# Opening Day, lots of opportunities, zero birds



## the_waterwolf (Feb 8, 2013)

Brief into, I am new to hunting in general, was introduced to waterfowl hunting 5 seasons ago and have been hooked ever since. As an affluent muskie fisherman since I was a kid, this outdoors event is dang near pushing the adrenaline rush of a large muskie hitting a figure 8 at boat side.

I have a reliable opening day spot, but today was just embarrassing with poor shooting. I have patterned my gun with both Winchester Super X steel #4 and Hevi Metal #4 which seems to be the equivalent of using a vintage G Loomis rod in my eyes. Both pattern roughly the same but the heavy metal does appear to retain velocity at further ranges, obviously. 

With the ammo shortage, and shame on me for not stocking up (another learning experience) the only ammo I could find was Federal Premium Black Cloud #4. It shot fine, never jammed up, no FTF or FTE. I shoot a Remington 870 26" barrel and have shot it for 8 years now. Yes I know I could upgrade, but I like this gun, it fits me well, and really I see no need to upgrade. I use the factory rem choke modified for both waterfowl and trap & skeet. 

My question, and dummy me for not finding time to pattern the gun as I unfortunately live in the city for work, but could this load honestly be that much different as for as point of impact shift? I'm not the best shot in the world , but I know there were three birds that should have dropped today.

Words of advice, criticism, additional questions for more info are welcome. After limiting out in less than ten minutes last opening day with my wife who now hunts with me regularly and is probably a more consistent **** than me it is truly a humbling moment. Just like muskies, once you think you have it figured out another curve ball is thrown.

Today was the first time that I shot with a water proof jacket on, typically I have always been in a t shirt and maybe a hoodie. I was conscience of eye down the the barrel. Any words of advice, idea, could it really have been my ammo? Am I an idiot? Off day?

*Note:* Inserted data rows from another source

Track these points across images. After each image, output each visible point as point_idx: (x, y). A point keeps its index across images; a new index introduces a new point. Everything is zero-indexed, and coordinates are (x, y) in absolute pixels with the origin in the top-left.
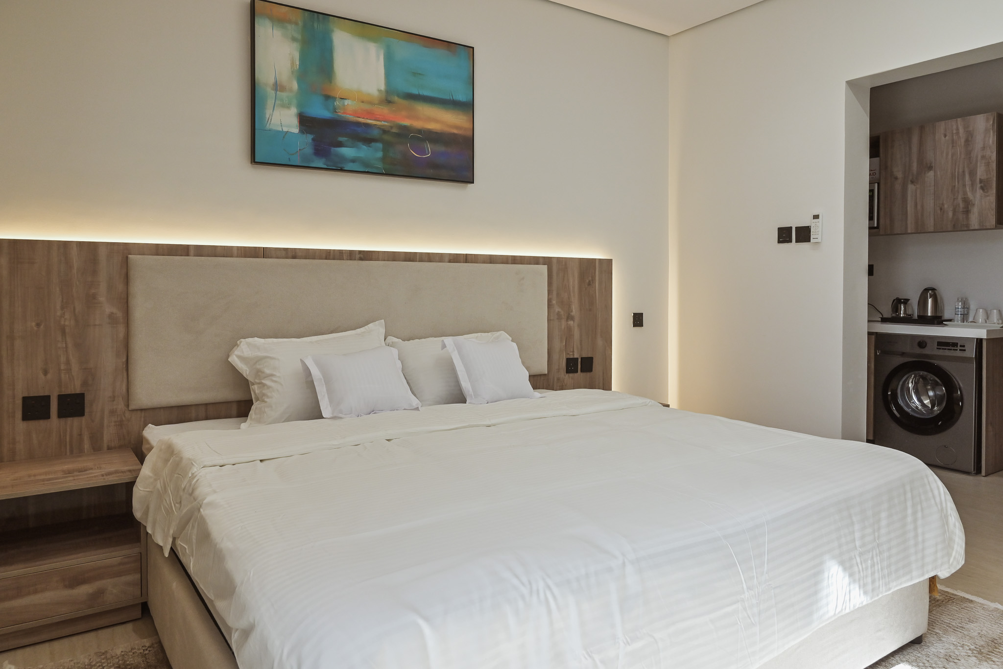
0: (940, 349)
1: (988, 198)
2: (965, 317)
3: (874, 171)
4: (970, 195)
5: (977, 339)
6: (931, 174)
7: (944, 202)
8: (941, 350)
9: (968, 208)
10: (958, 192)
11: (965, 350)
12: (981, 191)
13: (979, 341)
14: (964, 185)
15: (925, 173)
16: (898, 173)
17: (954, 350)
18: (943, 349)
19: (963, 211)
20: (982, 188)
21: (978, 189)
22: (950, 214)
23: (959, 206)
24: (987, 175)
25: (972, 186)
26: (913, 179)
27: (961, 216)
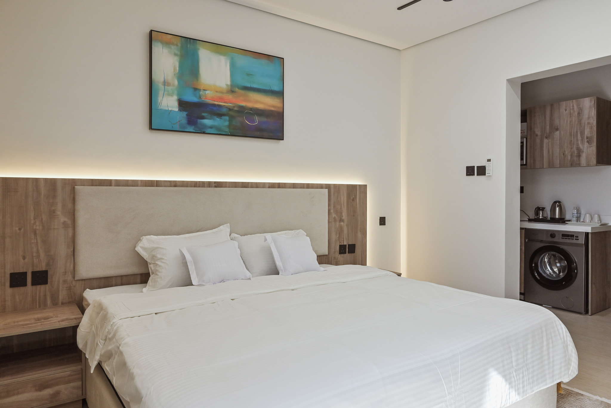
0: (563, 238)
1: (592, 148)
2: (578, 219)
3: (524, 131)
4: (581, 146)
6: (558, 133)
7: (566, 150)
8: (564, 239)
9: (580, 153)
10: (574, 144)
11: (578, 239)
12: (588, 144)
13: (587, 234)
14: (577, 140)
15: (554, 133)
16: (538, 131)
17: (572, 239)
18: (565, 238)
19: (577, 156)
20: (588, 142)
21: (585, 142)
22: (569, 157)
23: (574, 153)
24: (591, 134)
25: (582, 141)
26: (547, 136)
27: (575, 158)
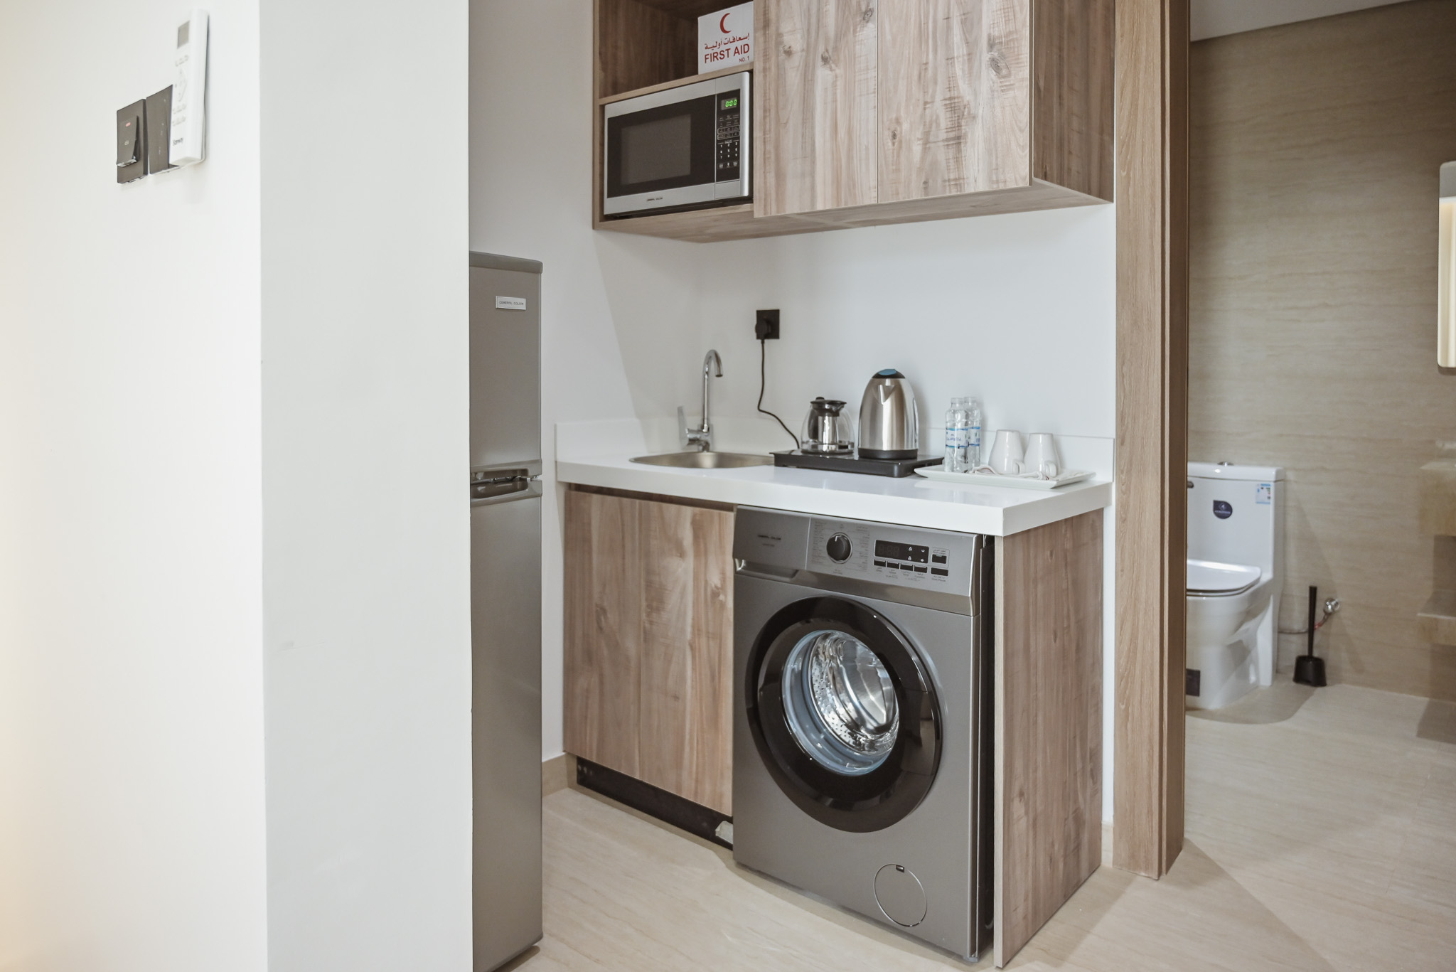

Anyway, it's always an adventure and it was a nice break from the concrete jungle.


----------



## joekacz (Sep 11, 2013)

It's wise to pattern but since you didn't you could of yesterday at least water pattern for some confidence,not the best but non the less.In these day's it's getting tougher to stay with a particular brand and load but saying that you're still using a scatter gun.Your 870 from my experience is a 60/40 gun with 60% of the shot being above aim point at 30yds.My friend switched to Boss loads last year and had a very good success rate with them this year he had more than his share of misses so go figure.Ducks especially woodies/teal zig when you zag so they are VERY missable.There are loads out there that have blown centers coming out of certain guns but that's not very common and you can only tell with paper and choke patterning.Chalk it up to a less then productive day and enjoy the sport with your wife,I've missed 1 opener/season in 52 yrs of waterfowling and have had some VERY poor shooting day's including yesterday but I was out there and loved every minute of it.


----------



## the_waterwolf (Feb 8, 2013)

Went out today and had a great hunt. Like joekacz said, that gun typically does shoot high. These rounds shoot a tad low. Once I figured that out it was on! I would purchase these shells again if that's what's available. They do reach out pretty far, but are a bit slower/delayed at long range. My last bird I probably shouldn't have shot at. I pulled the trigger, nothing, a second later it folded up and hit the water with authority!


----------